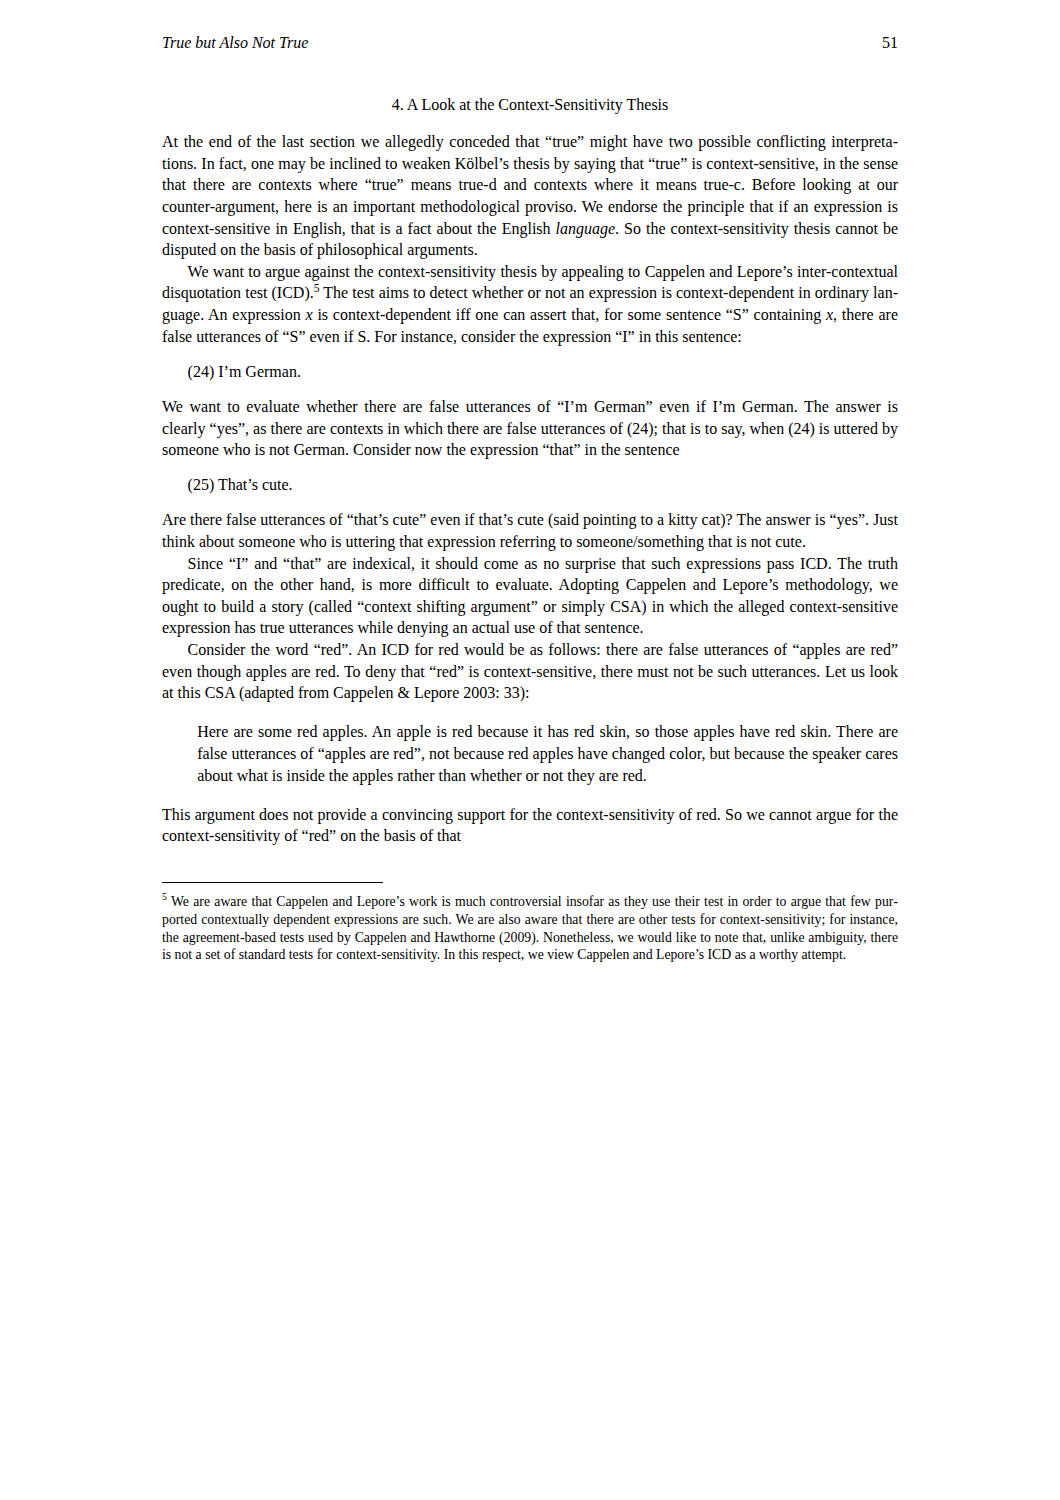True but Also Not True 51
4. A Look at the Context-Sensitivity Thesis
At the end of the last section we allegedly conceded that “true” might have two possible conflicting interpretations. In fact, one may be inclined to weaken Kölbel’s thesis by saying that “true” is context-sensitive, in the sense that there are contexts where “true” means true-d and contexts where it means true-c. Before looking at our counter-argument, here is an important methodological proviso. We endorse the principle that if an expression is context-sensitive in English, that is a fact about the English language. So the context-sensitivity thesis cannot be disputed on the basis of philosophical arguments.
We want to argue against the context-sensitivity thesis by appealing to Cappelen and Lepore’s inter-contextual disquotation test (ICD).5 The test aims to detect whether or not an expression is context-dependent in ordinary language. An expression x is context-dependent iff one can assert that, for some sentence “S” containing x, there are false utterances of “S” even if S. For instance, consider the expression “I” in this sentence:
(24) I’m German.
We want to evaluate whether there are false utterances of “I’m German” even if I’m German. The answer is clearly “yes”, as there are contexts in which there are false utterances of (24); that is to say, when (24) is uttered by someone who is not German. Consider now the expression “that” in the sentence
(25) That’s cute.
Are there false utterances of “that’s cute” even if that’s cute (said pointing to a kitty cat)? The answer is “yes”. Just think about someone who is uttering that expression referring to someone/something that is not cute.
Since “I” and “that” are indexical, it should come as no surprise that such expressions pass ICD. The truth predicate, on the other hand, is more difficult to evaluate. Adopting Cappelen and Lepore’s methodology, we ought to build a story (called “context shifting argument” or simply CSA) in which the alleged context-sensitive expression has true utterances while denying an actual use of that sentence.
Consider the word “red”. An ICD for red would be as follows: there are false utterances of “apples are red” even though apples are red. To deny that “red” is context-sensitive, there must not be such utterances. Let us look at this CSA (adapted from Cappelen & Lepore 2003: 33):
Here are some red apples. An apple is red because it has red skin, so those apples have red skin. There are false utterances of “apples are red”, not because red apples have changed color, but because the speaker cares about what is inside the apples rather than whether or not they are red.
This argument does not provide a convincing support for the context-sensitivity of red. So we cannot argue for the context-sensitivity of “red” on the basis of that
5 We are aware that Cappelen and Lepore’s work is much controversial insofar as they use their test in order to argue that few purported contextually dependent expressions are such. We are also aware that there are other tests for context-sensitivity; for instance, the agreement-based tests used by Cappelen and Hawthorne (2009). Nonetheless, we would like to note that, unlike ambiguity, there is not a set of standard tests for context-sensitivity. In this respect, we view Cappelen and Lepore’s ICD as a worthy attempt.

————————

▶ [Problem details]:
Track down every line in the entries that includes the string "would", and copy it.

▶ [Output]:
Consider the word “red”. An ICD for red would be as follows: there are false utterances of “apples are red” even though apples are red. To deny that “red” is context-sensitive, there must not be such utterances. Let us look at this CSA (adapted from Cappelen & Lepore 2003: 33):
5 We are aware that Cappelen and Lepore’s work is much controversial insofar as they use their test in order to argue that few purported contextually dependent expressions are such. We are also aware that there are other tests for context-sensitivity; for instance, the agreement-based tests used by Cappelen and Hawthorne (2009). Nonetheless, we would like to note that, unlike ambiguity, there is not a set of standard tests for context-sensitivity. In this respect, we view Cappelen and Lepore’s ICD as a worthy attempt.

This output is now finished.